*Available records*.
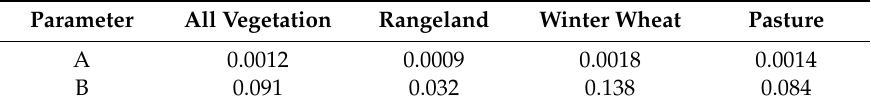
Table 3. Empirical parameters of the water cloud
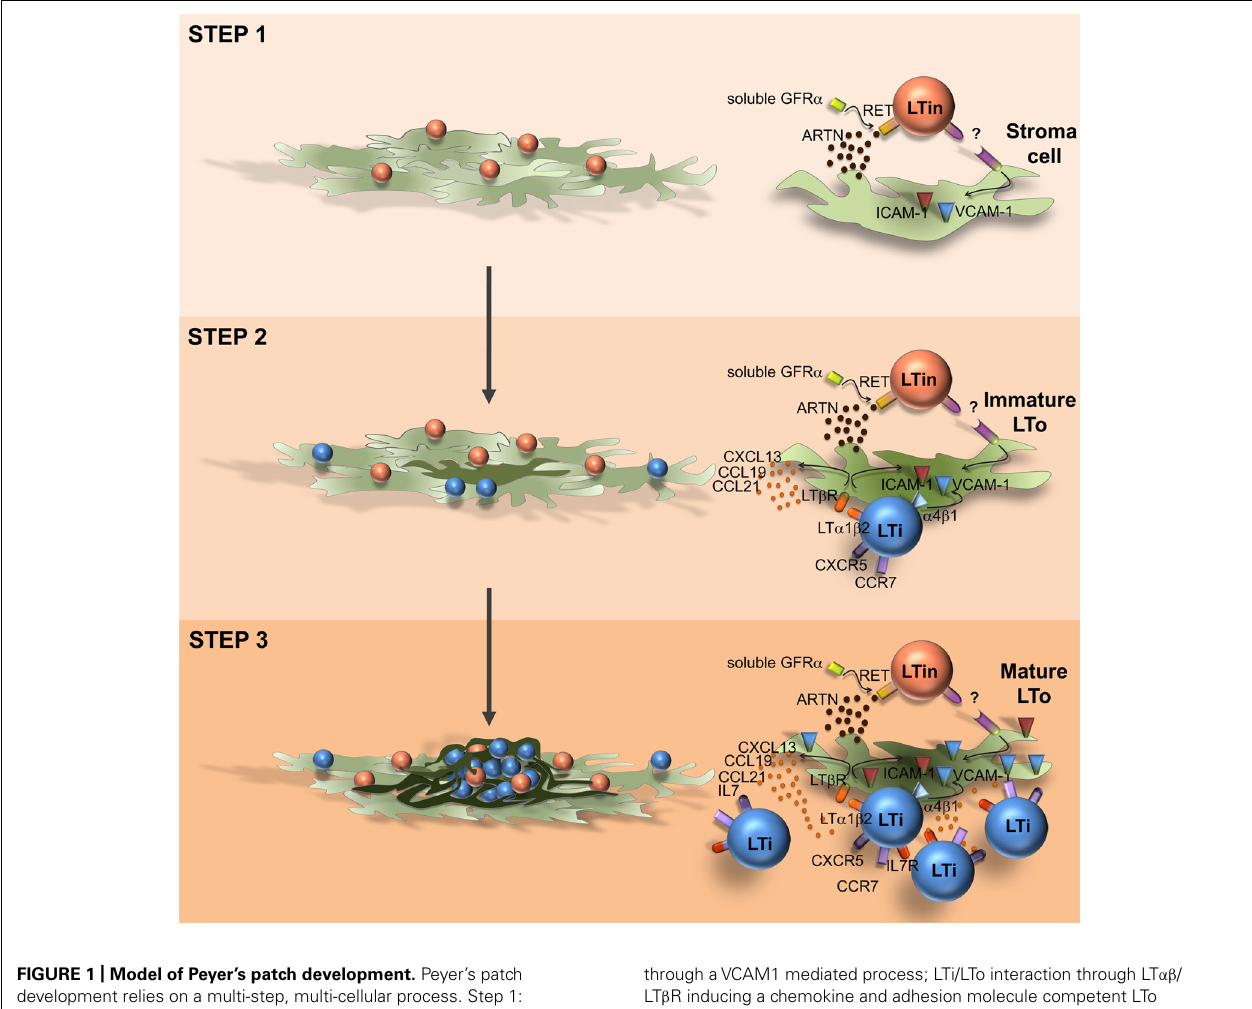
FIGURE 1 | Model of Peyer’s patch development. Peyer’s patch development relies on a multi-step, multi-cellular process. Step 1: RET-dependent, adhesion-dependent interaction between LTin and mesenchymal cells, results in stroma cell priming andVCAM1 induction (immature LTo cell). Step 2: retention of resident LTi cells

...

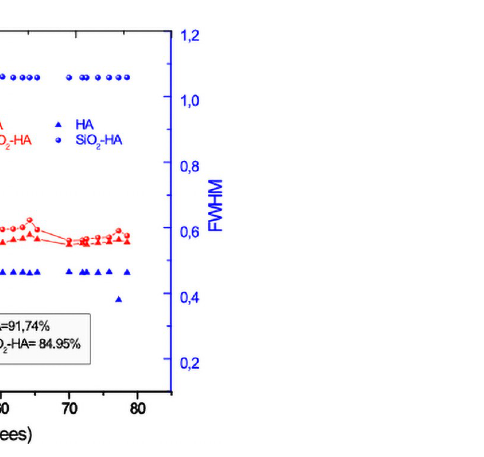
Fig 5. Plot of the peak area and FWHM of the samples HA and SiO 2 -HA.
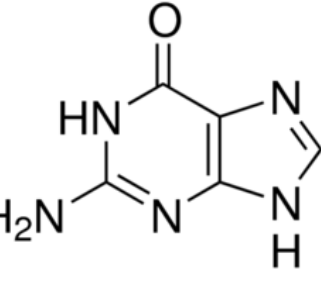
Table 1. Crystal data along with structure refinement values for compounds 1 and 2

*What the exercise asks*. The lines holding the string "Table" in the listing above are what you should copy out.

*Output of the task*.
Table 3. Empirical parameters of the water cloud
Table 1. Crystal data along with structure refinement values for compounds 1 and 2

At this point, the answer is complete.